In conclusion, enjoy and let me know what you think of it.

RickP
11-28-2012, 07:05 PM
It worked.

RickP
11-28-2012, 07:51 PM
It fails when trying to add to localStorage the following deflated value:

"‹VLQ:J9‰•E@””œ_ZTœ
2jc"

I get "Invalid argument." Note there is a return character there so not sure if that's messing it up.

This came from the string:

"[{"id":"id","player":"player","course":"course"}]"


Any ideas why that would be? Nothing in that string seems odd. It does work for some other strings I've done.

rnd me
11-28-2012, 09:23 PM
It fails when trying to add to localStorage the following deflated value:

"‹VLQ:J9‰•E@””œ_ZTœ
2jc"

I get "Invalid argument." Note there is a return character there so not sure if that's messing it up.

This came from the string:

"[{"id":"id","player":"player","course":"course"}]"


Any ideas why that would be? Nothing in that string seems odd. It does work for some other strings I've done.

ok. i looked into it.

Firstly, "It" doesn't fail, this is an IE localStorage problem, not a string problem or an issue with my functions.

my functions are fine in IE 6+



it seems that IE, even IE10 has an issue with localStorage.
this is a bug with IE's localStoage, not the code i posted, but i'll try to help anyway.

in chrome and firefox, this is true:
localStorage['temp']=unescape("%01");
localStorage['temp']==unescape("%01")
but in IE, it's false (9+10) or throws (7+8)

so, we need to fix IE, and IE only, both the 8 and 9/10 branch. Fun!

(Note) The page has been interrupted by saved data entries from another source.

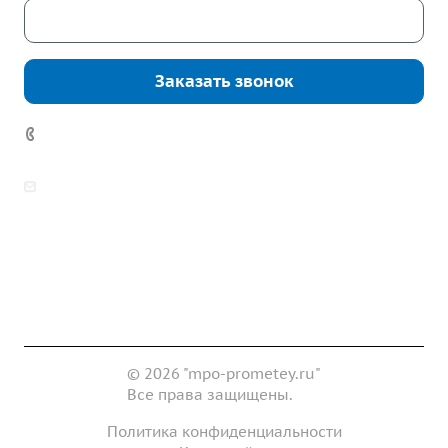
Скачать каталог
Заказать звонок
7 (922) 178-81-77
zakaz@mpo-prometey.ru
info@mpo-prometey.ru
Доставка и оплата
Сертификаты
Реквизиты
Контакты
© 2026 "mpo-prometey.ru"
Все права защищены.
Политика конфиденциальности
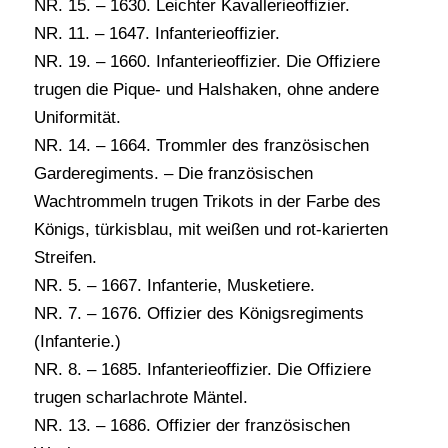
NR. 15. – 1630. Leichter Kavallerieoffizier.
NR. 11. – 1647. Infanterieoffizier.
NR. 19. – 1660. Infanterieoffizier. Die Offiziere
trugen die Pique- und Halshaken, ohne andere
Uniformität.
NR. 14. – 1664. Trommler des französischen
Garderegiments. – Die französischen
Wachtrommeln trugen Trikots in der Farbe des
Königs, türkisblau, mit weißen und rot-karierten
Streifen.
NR. 5. – 1667. Infanterie, Musketiere.
NR. 7. – 1676. Offizier des Königsregiments
(Infanterie.)
NR. 8. – 1685. Infanterieoffizier. Die Offiziere
trugen scharlachrote Mäntel.
NR. 13. – 1686. Offizier der französischen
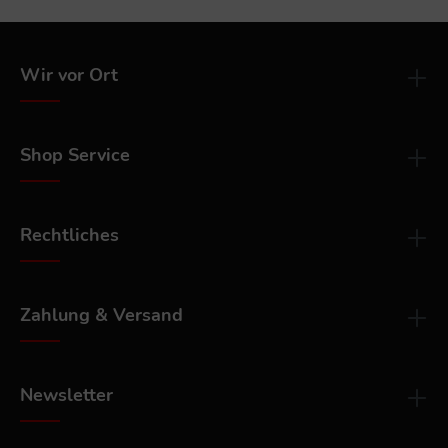
Wir vor Ort
Shop Service
Rechtliches
Zahlung & Versand
Newsletter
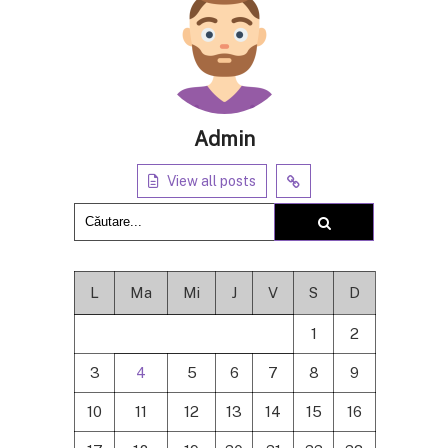
Admin
View all posts
L
Ma
Mi
J
V
S
D
1
2
3
4
5
6
7
8
9
10
11
12
13
14
15
16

this alternate routine works on 8+9+10:


var code=deflate('[{"id":"id","player":"player","course":"course"}]');

localStorage['_temp']=escape(code);
inflate(unescape(localStorage['_temp']));

you may want to use a custom save(key, value) function instead of just using localStorage[key]=value, so that you have a chance in your normal workflow to handle IE's specific needs. it's also a chance to bake-in a date and other machine-gathered meta about the stored values.

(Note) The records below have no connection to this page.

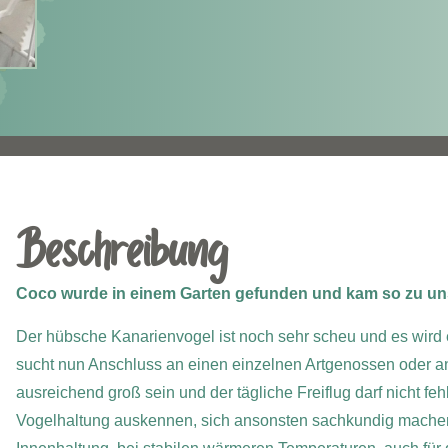
Beschreibung
Coco wurde in einem Garten gefunden und kam so zu un
Der hübsche Kanarienvogel ist noch sehr scheu und es wird 
sucht nun Anschluss an einen einzelnen Artgenossen oder an
ausreichend groß sein und der tägliche Freiflug darf nicht f
Vogelhaltung auskennen, sich ansonsten sachkundig machen, wa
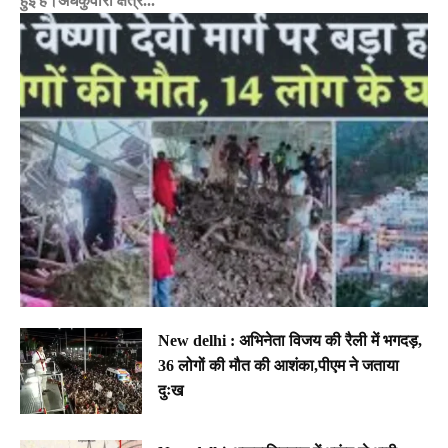
हुई है।अर्धकुंवारी क्षेत्र...
New delhi : अभिनेता विजय की रैली में भगदड़,
36 लोगों की मौत की आशंका,पीएम ने जताया
दुःख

just so there's no confusion to anyone reading this a year from now, one last time; the functions work in IE, localStorage has minor compat issues that require special handling.

why IE can't localStorage all the chars possibilities i don't know, but i appreciate your pointing this out, it's good to know.

RickP
11-28-2012, 09:44 PM
Gotta love browser compatibility.

Would it hurt any to call escape() and unescape() for all browsers?


Thanks for finding this also.

rnd me
11-28-2012, 11:29 PM
Would it hurt any to call escape() and unescape() for all browsers?

won't hurt, its just a waste of space...

RickP
11-28-2012, 11:51 PM
I think I'll try it with escape() and unescape() for all browsers. Should still get some good compression savings, but it will make the code more manageable. Today it's IE that doesn't work, tomorrow it's something else. This compression is already way more savings than the plain data so it's a win/win I think.

The one thing I hate about web programming are these browser specific things. Drives me nuts (can you tell I'm new to this :) )

RickP
11-29-2012, 05:45 AM
Library updated on front page:

- Put library in .js inside zip file on first post

- Added rnd_me's compression code to save space

- Added Delete() function. Parameters are similar to the Query() function. First parameter is the table name, second parameter is a function. The function should return true on the records to be deleted.